Transforming PostgreSQL into a Distributed, Scale-Out Database
PostgreSQL users who were considering adopting a distributed NoSQL database like MongoDB or Cassandra to gain scalability benefits for big data may want to think twice about that approach following today’s launch of new software that allows PostgreSQL to scale out horizontally, just like the NoSQL databases do.
PostgreSQL is one of the most popular relational databases, with millions of implementations over its 28-year history. Backers of the open source software have kept it relevant in the big data era by adding support for new data types, such as JSON, as well as a key-value store extension for speeding quick data lookups.
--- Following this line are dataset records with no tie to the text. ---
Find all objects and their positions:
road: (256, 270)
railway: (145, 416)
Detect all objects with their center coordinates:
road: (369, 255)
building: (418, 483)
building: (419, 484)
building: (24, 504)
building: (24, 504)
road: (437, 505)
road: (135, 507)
And the folks at EnterpriseDB, the commercial entity behind PostgreSQL, have not been shy about touting the database’s capability to handle schema-less data simultaneously with traditional relational data (and doing it better than NoSQL, they claim).
But one trick that PostgreSQL hasn’t learned from its NoSQL and NewSQL cousins has been the capability to scale out horizontally. PostgreSQL, like most traditional relational databases designed to power transactional workloads, has always scaled up in a vertical manner, rather than scaling out in a horizontal manner. Need more CPU and memory to power a big application? Then buy a bigger server.
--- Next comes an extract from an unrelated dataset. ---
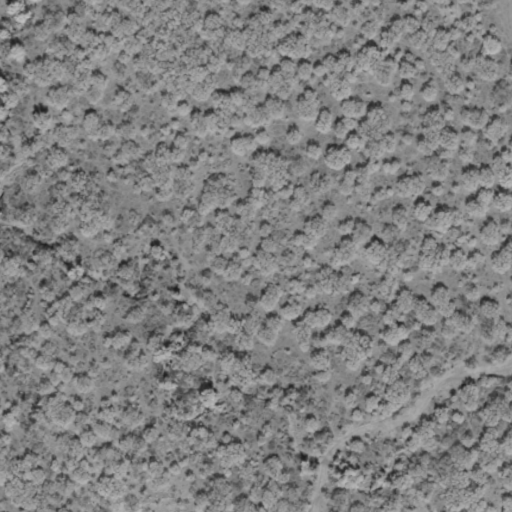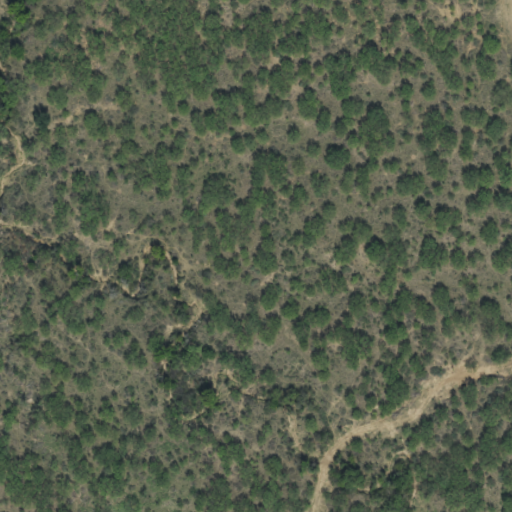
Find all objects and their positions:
road: (496, 286)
That approach may be changing as a result of the new pg_shard add-on from Citus Data. The San Francisco, California company has been building solutions based on PostgreSQL for years, most notably its analytic-oriented CitusDB database, as well as the cryptically named extension “cstore_fdw” that adds columnar database structure onto PostgreSQL.
The new pg_shard offering that Citus unveiled today builds on that experience by effectively transforming a single PostgreSQL instance into a distributed parallel database that can run on any number of nodes for the purpose of driving higher scalability, I/O, and availability. It’s a similar approach that CodeFutures took earlier this year with its tool for sharding and breaking up MySQL into a distributed database.
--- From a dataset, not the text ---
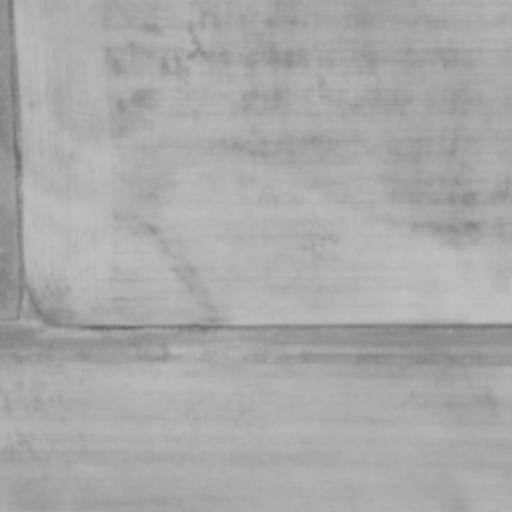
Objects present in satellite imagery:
road: (256, 338)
Citus’ sharding add-on basically turns PostgreSQL into a Hadoop-like system, says Umur Cubukcu, CEO and founder of Citus Data. “We handle automatic replication of data and automatic handling of failures, and elastic scaling up and down,” he tells Datanami. “But instead of doing it at the file system, we’re starting at the database as our core.”
Not a Magic Box
There are certain tradeoffs to this approach. “We don’t do magic, of course. but we make reasonable tradeoffs,” Cubukcu says. “We don’t take on everything that a database does.”
At the top of that list is ACID compliance. If you’re running a banking application on PostgreSQL and rely on the database for ensuring two-phase commits, it would not be wise to transform that to a distributed architecture that cannot guarantee transactional consistency.
But for certain types of applications that customers have attempted to run on PostgreSQL, the distributed path may be a better choice. Cubukcu sees distributed PostgeSQL providing a good alternative when the scale-up PostgreSQL approach runs out of storage, I/O, or computational headroom. In these cases, sharding PostgreSQL data to additional nodes can boost the overall capacity of the database to store and process data, and possibly slow or entirely eliminate the need to migrate the data and apps to a NoSQL solution.
“If you’ve got Postgres or MySQL or Oracle and you need to scale out, one option is to migrate to a Couchbase to tackle scale,” Cubukcu says. “But that requires remodeling the data, a new technology stack, and maybe hiring people with that skill set, versus just scale out your existing database.”
The pg_shard add-on doesn’t require any modifications be made to the PostgreSQL datagbase. All existing apps and data will be available just as they were before. The software will work with PostgreSQL version 9.3 and the upcoming 9.4 release, the company says.
While enabling existing PostgreSQL applications to scale out in a distributed manner is one promising for pg_shard, Cubukcu sees more potential in using the software as the basis for running SQL-based analytic applications (hence the Hadoop comparisons). The analytic capabilities of most NoSQL database are “sub-optimal by any measure,” Cubukcu says. “The Achilles Heel of those solutions is the analytics,” he says.
“If you want to run these ad hoc analytics on your large distributed dataset, in the world of [NoSQL], you would basically be running on MapReduce or Spark,” he adds. “But that’s where the relational model works real well. If I’m asking questions across users, such as ‘What percentage has done this action over this timeframe?’ your traditional real-time analytic questions lend themselves really well to SQL and SQL-based analytics.”
The combination of the increased I/O that a distributed PostgreSQL database can bring and the continuation of the SQL semantics will provide a powerful one-two punch for analyzing machine-generated data, clickstream data, and log data, Cubukcu says. “We are making it easy and simple to bring big data together with fast data on PostgreSQL,” he says.
Citus is releasing the pg_shard add-on a free and open piece of software. The company’s main money-maker, CitusDB, already offers some of the horizontal capabilities, but now this functionality is available to all PostgreSQL customers free of charge.